======== RECORDS SHOWN ========
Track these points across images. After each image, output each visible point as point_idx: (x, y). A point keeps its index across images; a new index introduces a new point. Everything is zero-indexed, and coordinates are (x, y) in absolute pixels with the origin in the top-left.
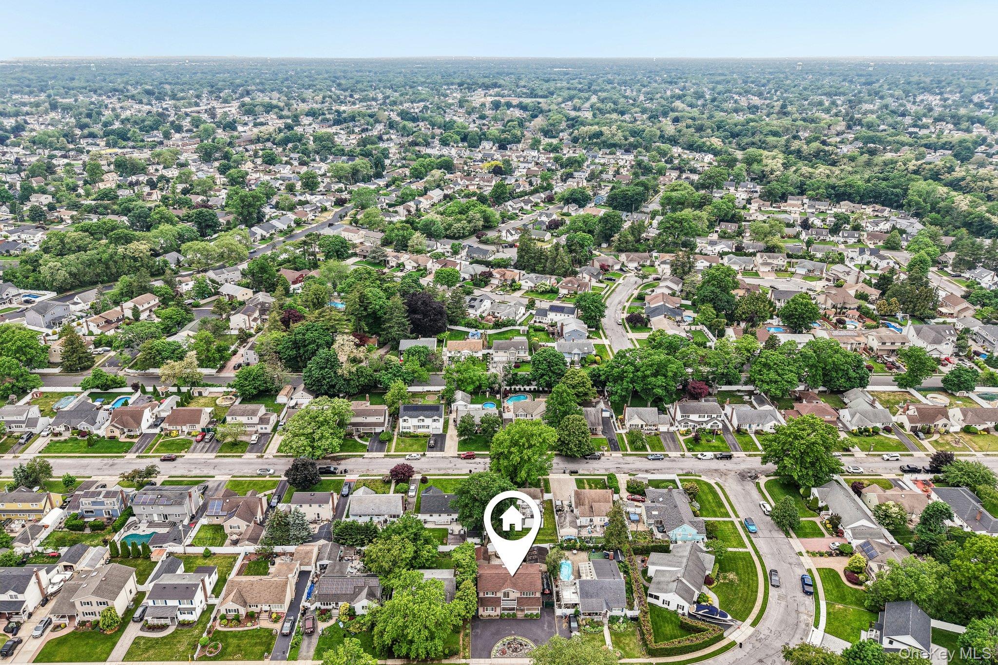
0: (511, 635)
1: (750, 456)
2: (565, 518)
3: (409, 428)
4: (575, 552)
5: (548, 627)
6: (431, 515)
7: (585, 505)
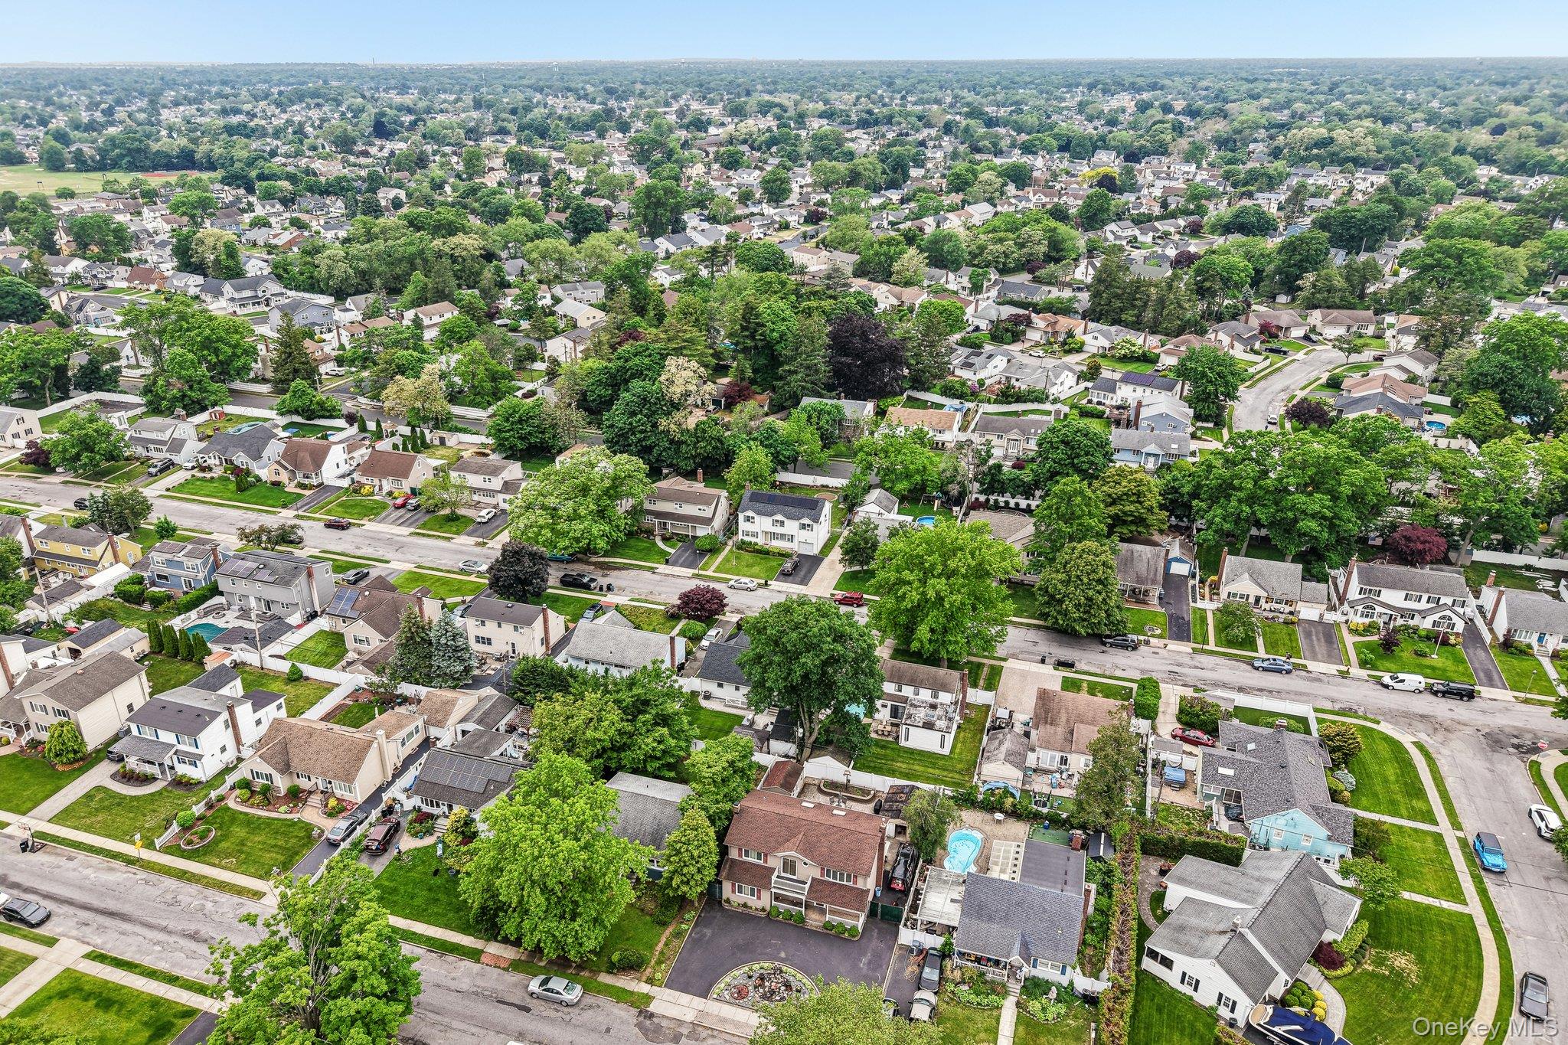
0: (773, 958)
1: (1526, 701)
2: (1001, 743)
3: (756, 535)
4: (999, 816)
5: (869, 963)
6: (720, 685)
7: (1056, 725)
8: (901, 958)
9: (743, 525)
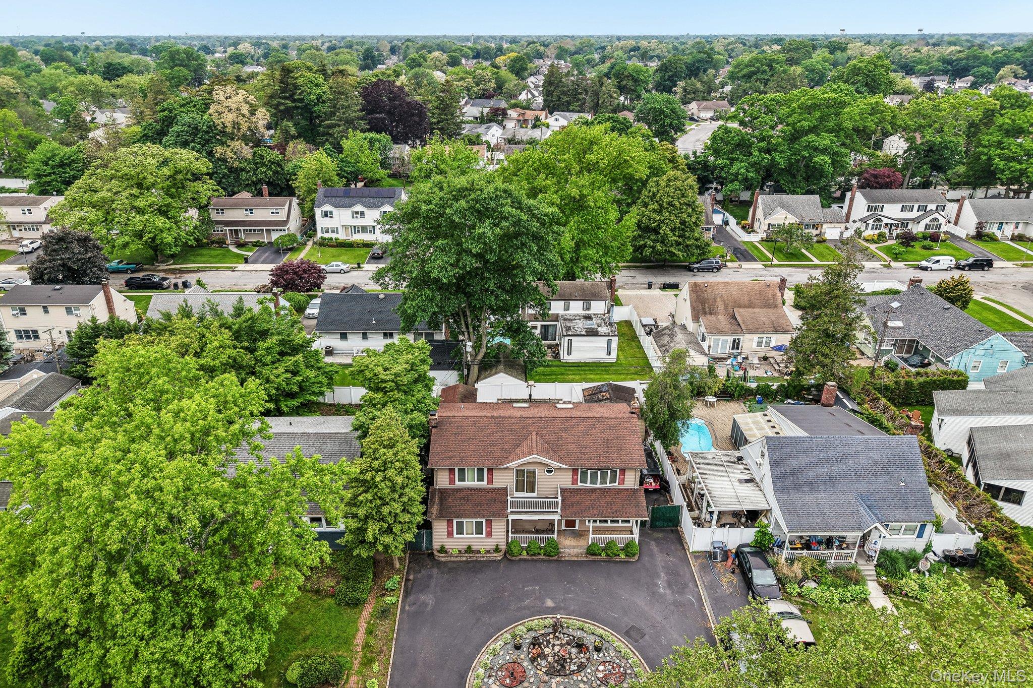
0: (543, 612)
1: (1024, 266)
3: (335, 230)
4: (712, 399)
5: (670, 585)
6: (344, 337)
7: (716, 314)
8: (703, 568)
9: (321, 222)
========
TO DO: Copy every line of the entries above word for word, but leave out the pictures.

SOLUTION BELOW:
Track these points across images. After each image, output each visible point as point_idx: (x, y). A point keeps its index across images; a new index introduces a new point. Everything is zero-indexed, and coordinates are (x, y) in absolute pixels with the origin in the top-left.
0: (511, 635)
1: (750, 456)
2: (565, 518)
3: (409, 428)
4: (575, 552)
5: (548, 627)
6: (431, 515)
7: (585, 505)
0: (773, 958)
1: (1526, 701)
2: (1001, 743)
3: (756, 535)
4: (999, 816)
5: (869, 963)
6: (720, 685)
7: (1056, 725)
8: (901, 958)
9: (743, 525)
0: (543, 612)
1: (1024, 266)
3: (335, 230)
4: (712, 399)
5: (670, 585)
6: (344, 337)
7: (716, 314)
8: (703, 568)
9: (321, 222)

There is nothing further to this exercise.